Look through the entries that follow and return each line that has the string "Interval".
== RECORDS SUPPLIED
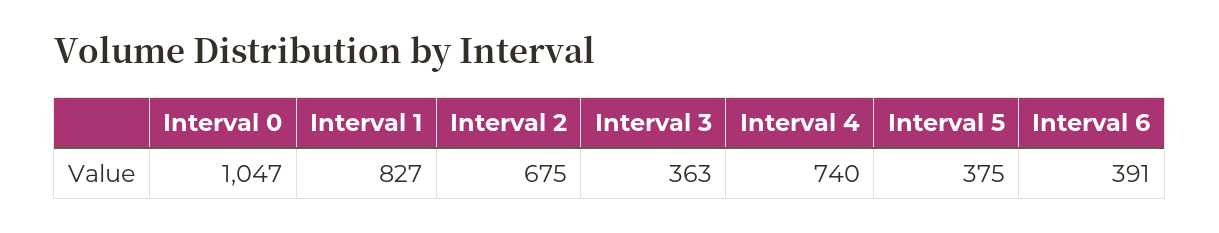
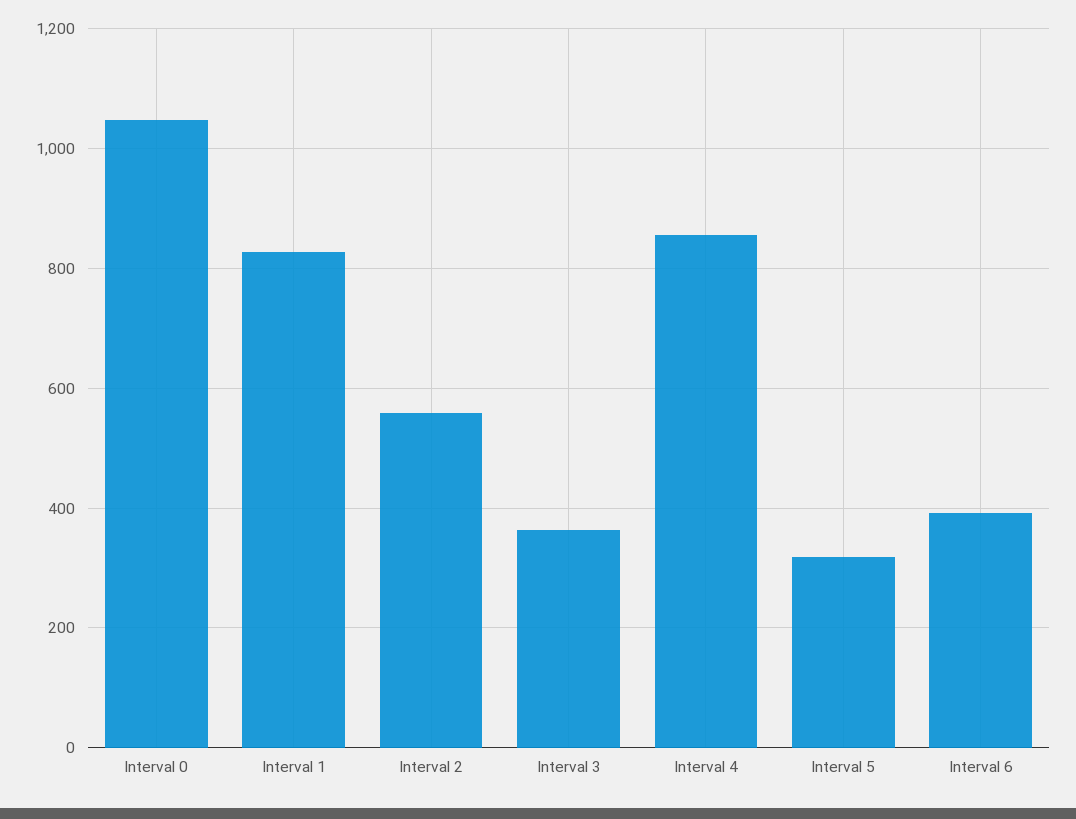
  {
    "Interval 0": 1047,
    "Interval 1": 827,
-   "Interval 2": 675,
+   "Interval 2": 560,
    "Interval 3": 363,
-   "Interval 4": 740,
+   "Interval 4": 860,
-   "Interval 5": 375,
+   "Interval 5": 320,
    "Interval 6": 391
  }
====
» **SOLUTION TO THE PROBLEM**
    "Interval 0": 1047,
    "Interval 1": 827,
-   "Interval 2": 675,
+   "Interval 2": 560,
    "Interval 3": 363,
-   "Interval 4": 740,
+   "Interval 4": 860,
-   "Interval 5": 375,
+   "Interval 5": 320,
    "Interval 6": 391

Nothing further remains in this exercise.